We made it to the hospital, with contractions coming non-stop. About an hour later my water broke on Jon’s feet and with 5 or 6 pushes, my midwife instructed me to reach down and grab my baby! It happened so fast and felt like a vacation compared to my first delivery. (Ya know, the kind of vacation that is a super crazy intense and fast pushing of a 9 lb human out of a small opening in your body. So, not a vacation. But it was a lot faster and and way less traumatic, but equally and differently beautiful and glorious.)
There she was, another piece of me with another piece of the one I love, joined together to form a piece of my heart who now lives OUTSIDE of my body. It sounds hokey, but it’s real. I relished in her and all of her newness and wonder. I couldn’t believe how quickly she came (after so much waiting) and I was so excited that she was born before Evan’s bedtime so we could call him and tell him she was here!!!

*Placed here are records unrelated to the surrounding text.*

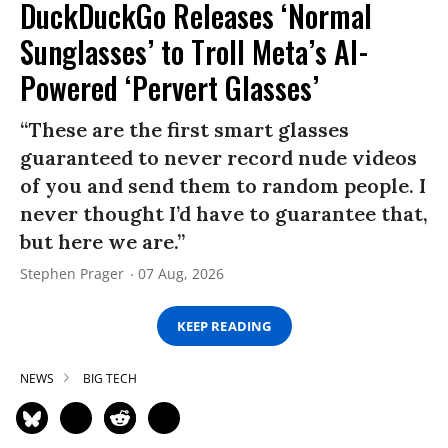
DuckDuckGo Releases ‘Normal
Sunglasses’ to Troll Meta’s AI-
Powered ‘Pervert Glasses’
“These are the first smart glasses
guaranteed to never record nude videos
of you and send them to random people. I
never thought I’d have to guarantee that,
but here we are.”
Stephen Prager
07 Aug, 2026
KEEP READING
NEWS
BIG TECH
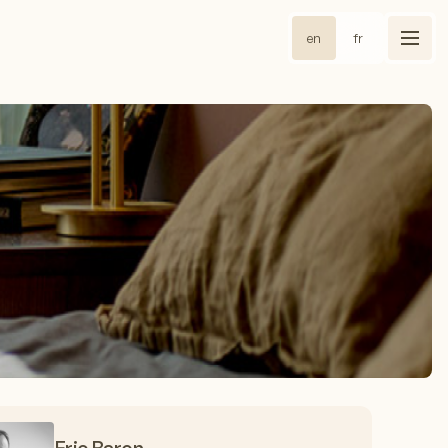
en
fr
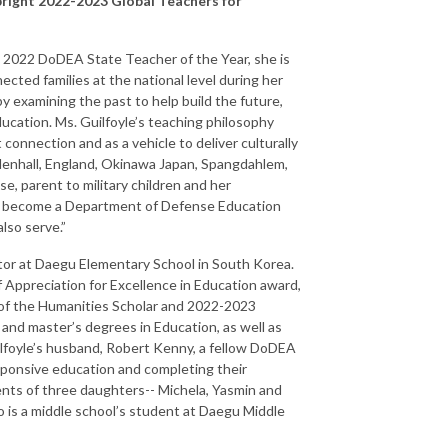
bright 2022-2023 Global Teachers for
As 2022 DoDEA State Teacher of the Year, she is
cted families at the national level during her
y examining the past to help build the future,
ducation. Ms. Guilfoyle’s teaching philosophy
onnection and as a vehicle to deliver culturally
ldenhall, England, Okinawa Japan, Spangdahlem,
se, parent to military children and her
 to become a Department of Defense Education
lso serve.”
ator at Daegu Elementary School in South Korea.
of Appreciation for Excellence in Education award,
of the Humanities Scholar and 2022-2023
 and master’s degrees in Education, as well as
ilfoyle’s husband, Robert Kenny, a fellow DoDEA
esponsive education and completing their
ents of three daughters-- Michela, Yasmin and
 is a middle school’s student at Daegu Middle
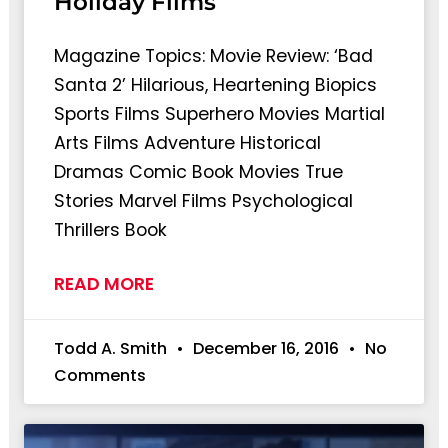
Holiday Films
Magazine Topics: Movie Review: ‘Bad
Santa 2’ Hilarious, Heartening Biopics
Sports Films Superhero Movies Martial
Arts Films Adventure Historical
Dramas Comic Book Movies True
Stories Marvel Films Psychological
Thrillers Book
READ MORE
Todd A. Smith
December 16, 2016
No
Comments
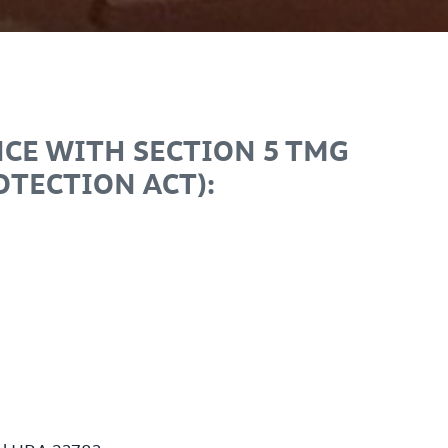
CE WITH SECTION 5 TMG
TECTION ACT):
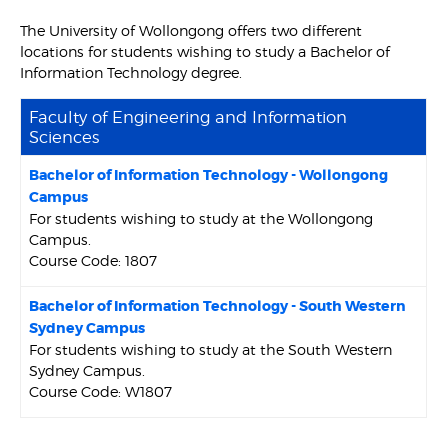
The University of Wollongong offers two different
locations for students wishing to study a Bachelor of
Information Technology degree.
Faculty of Engineering and Information
Sciences
Bachelor of Information Technology - Wollongong
Campus
For students wishing to study at the Wollongong
Campus.
Course Code: 1807
Bachelor of Information Technology - South Western
Sydney Campus
For students wishing to study at the South Western
Sydney Campus.
Course Code: W1807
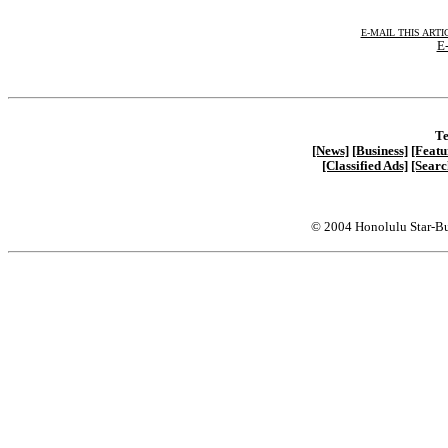
E-MAIL THIS ARTI
E-
Te
[News]
[Business]
[Featu
[Classified Ads]
[Searc
© 2004 Honolulu Star-Bu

The next morning, Jon brought Evan (and coffee - God bless him) to see us at the hospital. (Pictures included below.) Evan loved his baby sister with his whole being, right way. And we melted into a puddle of adoration as we watched their siblinghood unfold before our eyes.
The transition to life with two has been beautiful and messy. It is a new season, full of new challenges and a glory all its own; but the mourning I did that day beautiful day was an essential and truly beautiful, to me, part of the process. I’m glad I let myself feel those feelings because I can see now how they created the space in me that was needed to get to here.
I want to always remember how that felt because I want to remember how much I truly treasured my time with only one child. I want to remember that mourning is a part of embracing new seasons, and that without it our hearts can’t fully move forward. I want to remember that hard emotions are just as beautiful as the easier ones and that they have important jobs to do in our lives.
Amelia is a treasure to our family and I am so delighted by her presence. Her arrival in our lives was just perfect in every way and she, like her brother, is teaching me new things daily.